▸ INSTRUCTIONS TO FOLLOW: No pictures belong in the copy. Restate the rest of the data exactly.

▸ DATA BLOCK:
= = = =

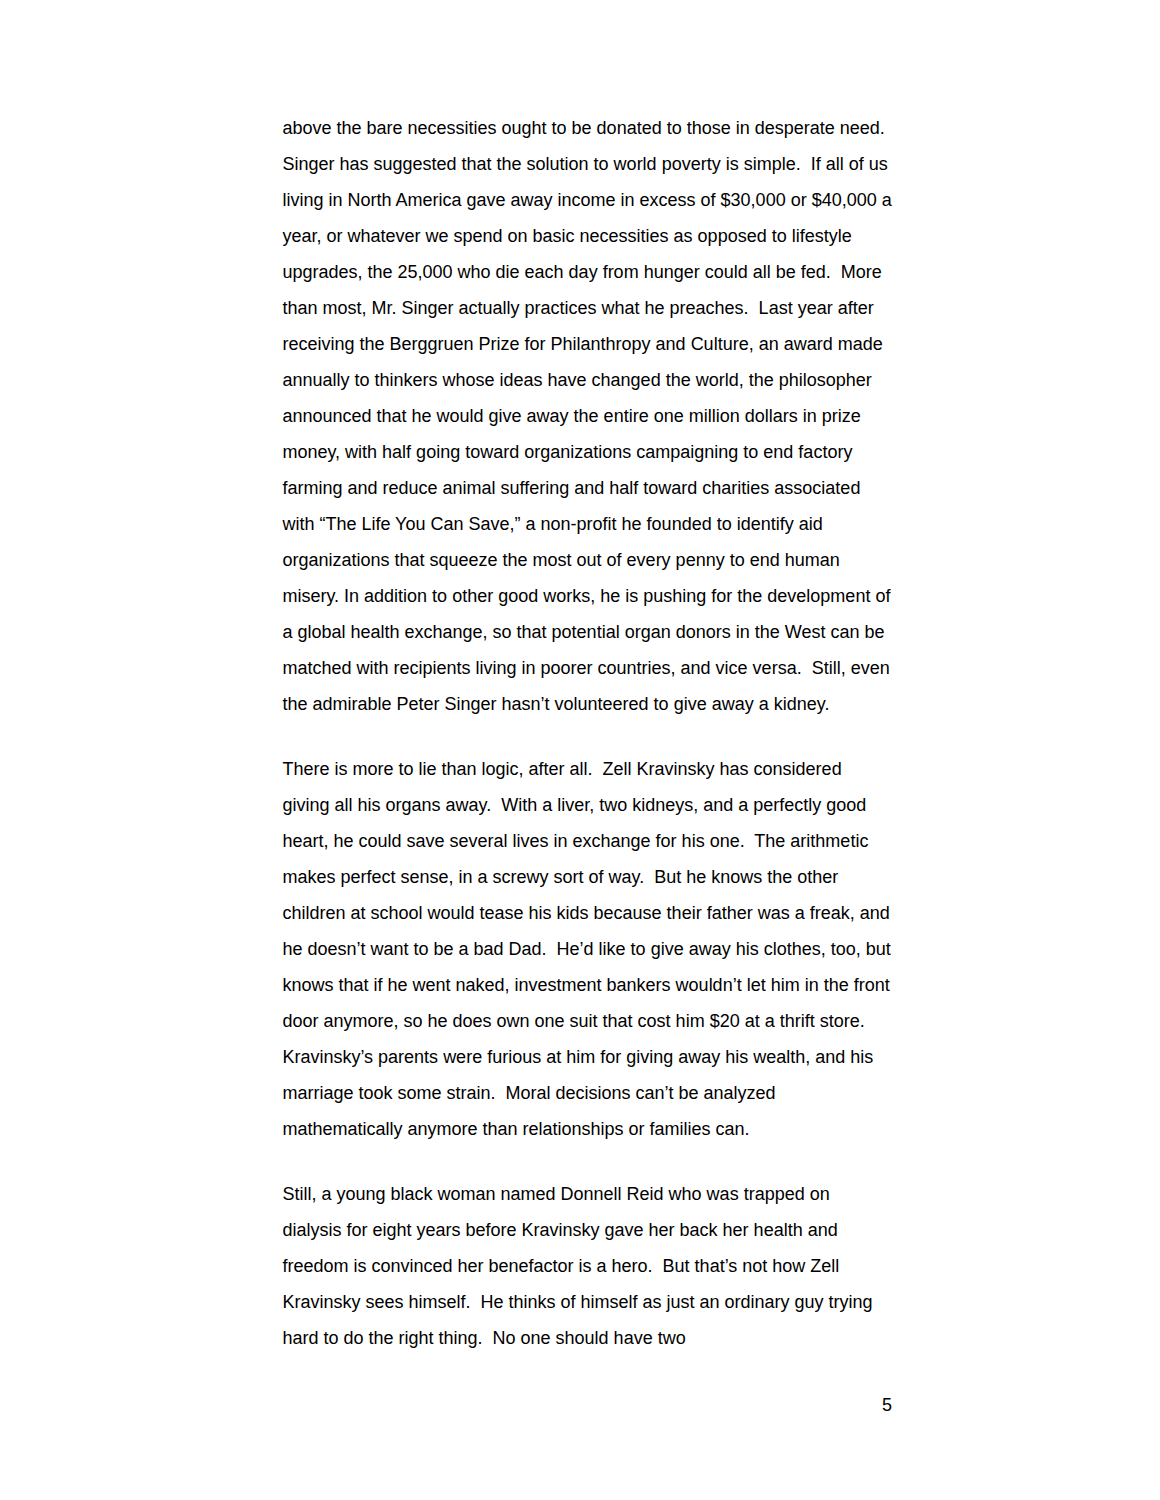above the bare necessities ought to be donated to those in desperate need. Singer has suggested that the solution to world poverty is simple. If all of us living in North America gave away income in excess of $30,000 or $40,000 a year, or whatever we spend on basic necessities as opposed to lifestyle upgrades, the 25,000 who die each day from hunger could all be fed. More than most, Mr. Singer actually practices what he preaches. Last year after receiving the Berggruen Prize for Philanthropy and Culture, an award made annually to thinkers whose ideas have changed the world, the philosopher announced that he would give away the entire one million dollars in prize money, with half going toward organizations campaigning to end factory farming and reduce animal suffering and half toward charities associated with “The Life You Can Save,” a non-profit he founded to identify aid organizations that squeeze the most out of every penny to end human misery. In addition to other good works, he is pushing for the development of a global health exchange, so that potential organ donors in the West can be matched with recipients living in poorer countries, and vice versa. Still, even the admirable Peter Singer hasn’t volunteered to give away a kidney.
There is more to lie than logic, after all. Zell Kravinsky has considered giving all his organs away. With a liver, two kidneys, and a perfectly good heart, he could save several lives in exchange for his one. The arithmetic makes perfect sense, in a screwy sort of way. But he knows the other children at school would tease his kids because their father was a freak, and he doesn’t want to be a bad Dad. He’d like to give away his clothes, too, but knows that if he went naked, investment bankers wouldn’t let him in the front door anymore, so he does own one suit that cost him $20 at a thrift store. Kravinsky’s parents were furious at him for giving away his wealth, and his marriage took some strain. Moral decisions can’t be analyzed mathematically anymore than relationships or families can.
Still, a young black woman named Donnell Reid who was trapped on dialysis for eight years before Kravinsky gave her back her health and freedom is convinced her benefactor is a hero. But that’s not how Zell Kravinsky sees himself. He thinks of himself as just an ordinary guy trying hard to do the right thing. No one should have two
5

= = = =

▸ RESPONSE AREA:
above the bare necessities ought to be donated to those in desperate need. Singer has suggested that the solution to world poverty is simple. If all of us living in North America gave away income in excess of $30,000 or $40,000 a year, or whatever we spend on basic necessities as opposed to lifestyle upgrades, the 25,000 who die each day from hunger could all be fed. More than most, Mr. Singer actually practices what he preaches. Last year after receiving the Berggruen Prize for Philanthropy and Culture, an award made annually to thinkers whose ideas have changed the world, the philosopher announced that he would give away the entire one million dollars in prize money, with half going toward organizations campaigning to end factory farming and reduce animal suffering and half toward charities associated with “The Life You Can Save,” a non-profit he founded to identify aid organizations that squeeze the most out of every penny to end human misery. In addition to other good works, he is pushing for the development of a global health exchange, so that potential organ donors in the West can be matched with recipients living in poorer countries, and vice versa. Still, even the admirable Peter Singer hasn’t volunteered to give away a kidney.
There is more to lie than logic, after all. Zell Kravinsky has considered giving all his organs away. With a liver, two kidneys, and a perfectly good heart, he could save several lives in exchange for his one. The arithmetic makes perfect sense, in a screwy sort of way. But he knows the other children at school would tease his kids because their father was a freak, and he doesn’t want to be a bad Dad. He’d like to give away his clothes, too, but knows that if he went naked, investment bankers wouldn’t let him in the front door anymore, so he does own one suit that cost him $20 at a thrift store. Kravinsky’s parents were furious at him for giving away his wealth, and his marriage took some strain. Moral decisions can’t be analyzed mathematically anymore than relationships or families can.
Still, a young black woman named Donnell Reid who was trapped on dialysis for eight years before Kravinsky gave her back her health and freedom is convinced her benefactor is a hero. But that’s not how Zell Kravinsky sees himself. He thinks of himself as just an ordinary guy trying hard to do the right thing. No one should have two
5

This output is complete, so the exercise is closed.